Personalities : [raid1]
read_ahead 1024 sectors
Event: 3
md0 : active raid1 sdb1[1] sda1[0]
104320 blocks [2/2] [UU]
md2 : active raid1 sda2[0]
1052160 blocks [2/1] [U_]
md1 : active raid1 sdb3[1] sda3[0]
76967296 blocks [2/2] [UU]
unused devices: <>
To double check, I checked to see what was mounted on each virtual disk:
[root@liquidcs raidinfo]# df -hKnowing that I only have a root, boot and swap partition I knew for sure by process of elimination I was dealing with the swap.
Filesystem Size Used Avail Use% Mounted on
/dev/md1 73G 21G 49G 30% /
/dev/md0 99M 85M 8.9M 91% /boot
none 1.3G 0 1.3G 0% /dev/shm
So next I wanted to see what the system logs had to say about md2:
[root@host raidinfo]# cat /var/log/message* | grep md2
Jul 22 22:19:36 host kernel: md: created md2
Jul 22 22:19:36 host kernel: md2: removing former faulty sdb2!
Jul 22 22:19:36 host kernel: md2: max total readahead window set to 124k
Jul 22 22:19:36 host kernel: md2: 1 data-disks, max readahead per data-disk: 124k
Jul 22 22:19:36 host kernel: raid1: md2, not all disks are operational -- trying to recover array
Jul 22 22:19:36 host kernel: raid1: raid set md2 active with 1 out of 2 mirrors
Jul 22 22:19:36 host kernel: md2: no spare disk to reconstruct array! -- continuing in degraded mode
Jul 22 22:19:36 host kernel: md: md2 already running, cannot run sdb2
Jul 22 22:19:37 host kernel: md: md2 already running, cannot run sdb2
Jul 5 07:01:21 host kernel: md2: no spare disk to reconstruct array! -- continuing in degraded mode
Jun 4 06:46:44 host kernel: md: created md2
Jun 4 06:46:44 host kernel: md2: max total readahead window set to 124k
Jun 4 06:46:44 host kernel: md2: 1 data-disks, max readahead per data-disk: 124k
Jun 4 06:46:44 host kernel: raid1: raid set md2 active with 2 out of 2 mirrors
So it had failed a over a month ago, ugh. Again, at least it was swap.

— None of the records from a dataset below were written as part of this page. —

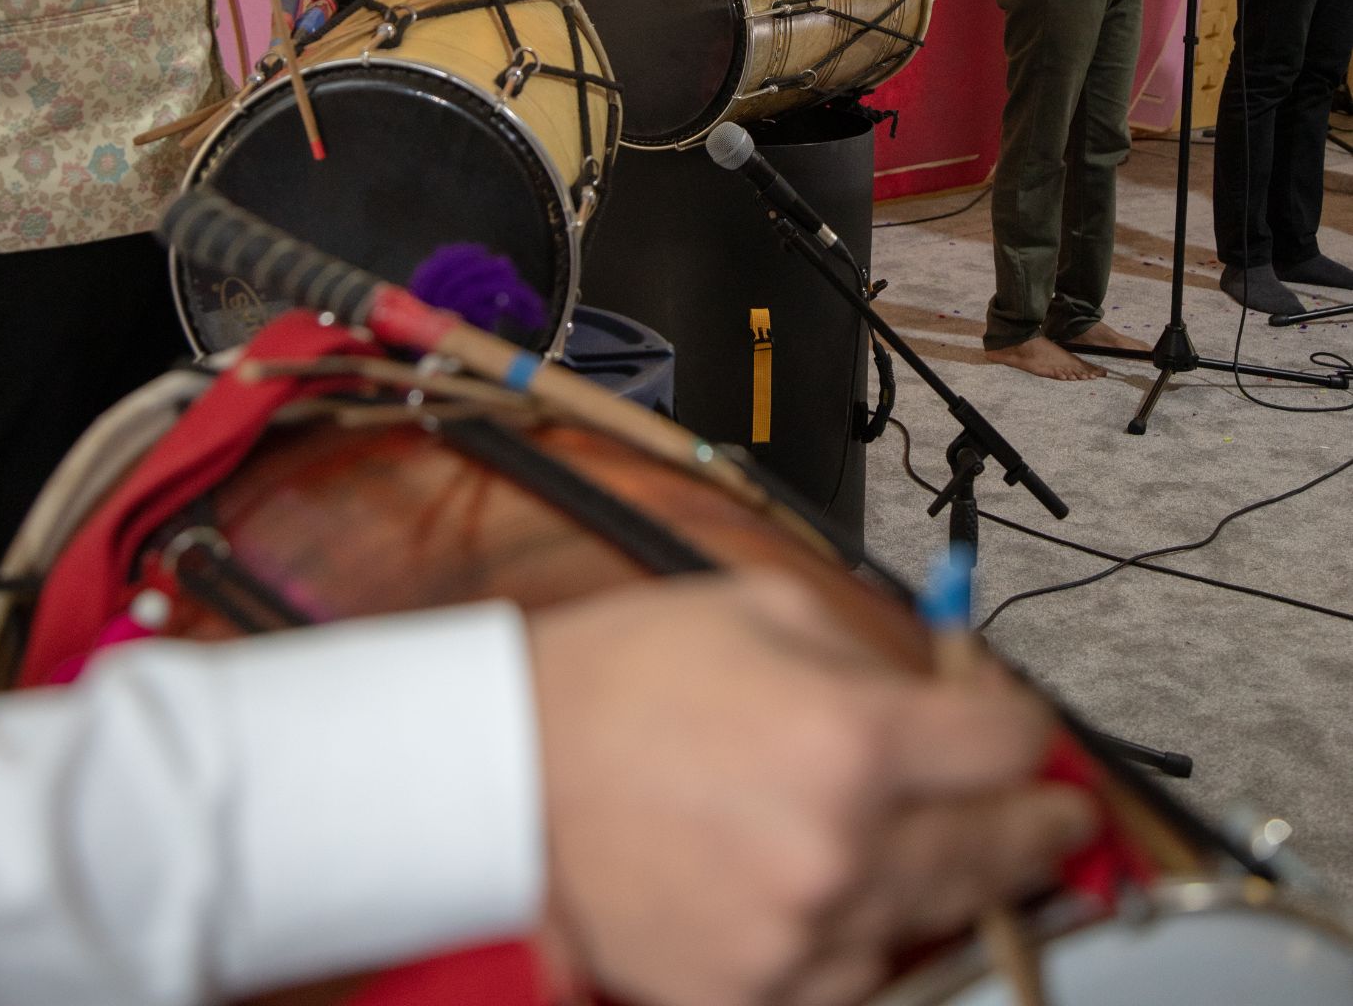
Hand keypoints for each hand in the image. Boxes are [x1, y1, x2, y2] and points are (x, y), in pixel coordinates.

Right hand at [529, 572, 1095, 1005]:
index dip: (1032, 732)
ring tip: (929, 854)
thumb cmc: (627, 675)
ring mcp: (796, 936)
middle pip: (993, 851)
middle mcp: (840, 848)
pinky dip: (862, 944)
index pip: (1005, 746)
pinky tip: (845, 901)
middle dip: (1038, 829)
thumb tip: (945, 689)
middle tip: (1061, 824)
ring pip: (928, 928)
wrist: (514, 764)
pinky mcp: (746, 994)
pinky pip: (849, 982)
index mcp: (851, 739)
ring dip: (943, 889)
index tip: (1035, 737)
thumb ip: (872, 650)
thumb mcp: (764, 609)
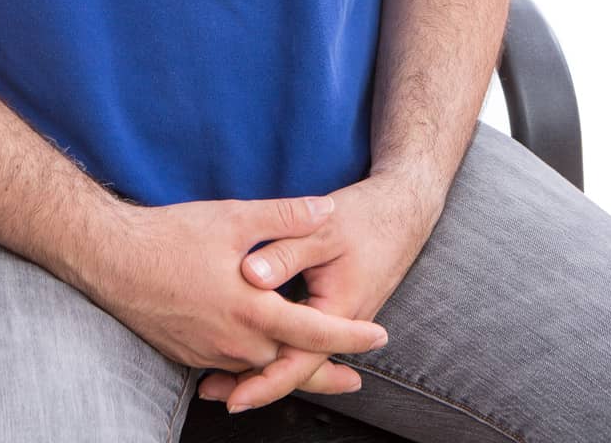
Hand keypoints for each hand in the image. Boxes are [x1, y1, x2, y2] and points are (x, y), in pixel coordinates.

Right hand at [90, 193, 389, 378]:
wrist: (111, 261)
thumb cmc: (170, 236)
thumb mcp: (233, 218)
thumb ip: (284, 216)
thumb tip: (326, 207)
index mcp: (251, 310)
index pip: (315, 334)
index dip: (351, 336)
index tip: (379, 335)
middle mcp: (234, 342)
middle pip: (292, 367)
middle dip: (327, 373)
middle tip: (356, 378)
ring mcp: (210, 354)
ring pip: (261, 370)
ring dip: (288, 370)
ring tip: (310, 366)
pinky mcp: (190, 355)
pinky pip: (232, 369)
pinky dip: (253, 367)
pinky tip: (258, 355)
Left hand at [197, 172, 434, 413]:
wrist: (399, 213)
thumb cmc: (363, 219)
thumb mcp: (323, 230)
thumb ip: (285, 252)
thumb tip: (249, 275)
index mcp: (338, 311)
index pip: (299, 360)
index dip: (264, 381)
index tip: (234, 398)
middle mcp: (338, 325)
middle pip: (293, 366)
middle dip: (253, 381)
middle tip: (211, 393)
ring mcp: (335, 320)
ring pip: (295, 353)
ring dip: (259, 366)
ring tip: (217, 380)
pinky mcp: (329, 310)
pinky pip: (300, 337)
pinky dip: (272, 344)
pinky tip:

I am still not sure what happened though. Restoring it turned out to be a simple task. I just ran raidhotadd to add the partition back to the array and waited about a minute. (This was just a small swap partition. Another guy at the data center chatted with me for a few minutes while I was there as he was waiting 3 more hours for a 500GB RAID array to finish rebuilding.)
[root@host raidinfo]# raidhotadd /dev/md2 /dev/sdb2
[root@host raidinfo]# cat /proc/mdstat
Personalities : [raid1]
read_ahead 1024 sectors
Event: 5
md0 : active raid1 sdb1[1] sda1[0]
104320 blocks [2/2] [UU]
md2 : active raid1 sdb2[2] sda2[0]
1052160 blocks [2/1] [U_]
[>....................] recovery = 1.8% (20088/1052160) finish=0.8min speed=20088K/sec
md1 : active raid1 sdb3[1] sda3[0]
76967296 blocks [2/2] [UU]
unused devices: <>
[root@host raidinfo]# cat /proc/mdstat
Personalities : [raid1]
read_ahead 1024 sectors
Event: 5
md0 : active raid1 sdb1[1] sda1[0]
104320 blocks [2/2] [UU]
md2 : active raid1 sdb2[2] sda2[0]
1052160 blocks [2/1] [U_]
[=================>...] recovery = 88.3% (930124/1052160) finish=0.1min speed=10303K/sec
md1 : active raid1 sdb3[1] sda3[0]
76967296 blocks [2/2] [UU]
unused devices: <>
And then just over a minute later, we are back in business!!
[root@host raidinfo]# cat /proc/mdstat
Personalities : [raid1]
read_ahead 1024 sectors
Event: 6
md0 : active raid1 sdb1[1] sda1[0]
104320 blocks [2/2] [UU]
md2 : active raid1 sdb2[1] sda2[0]
1052160 blocks [2/2] [UU]
md1 : active raid1 sdb3[1] sda3[0]
76967296 blocks [2/2] [UU]
unused devices:
Crisis avoided. Thanks to the RAID HowTo guide and this page on recovering from the failure. I really should setup some monitoring and brush up on my RAID knowledge.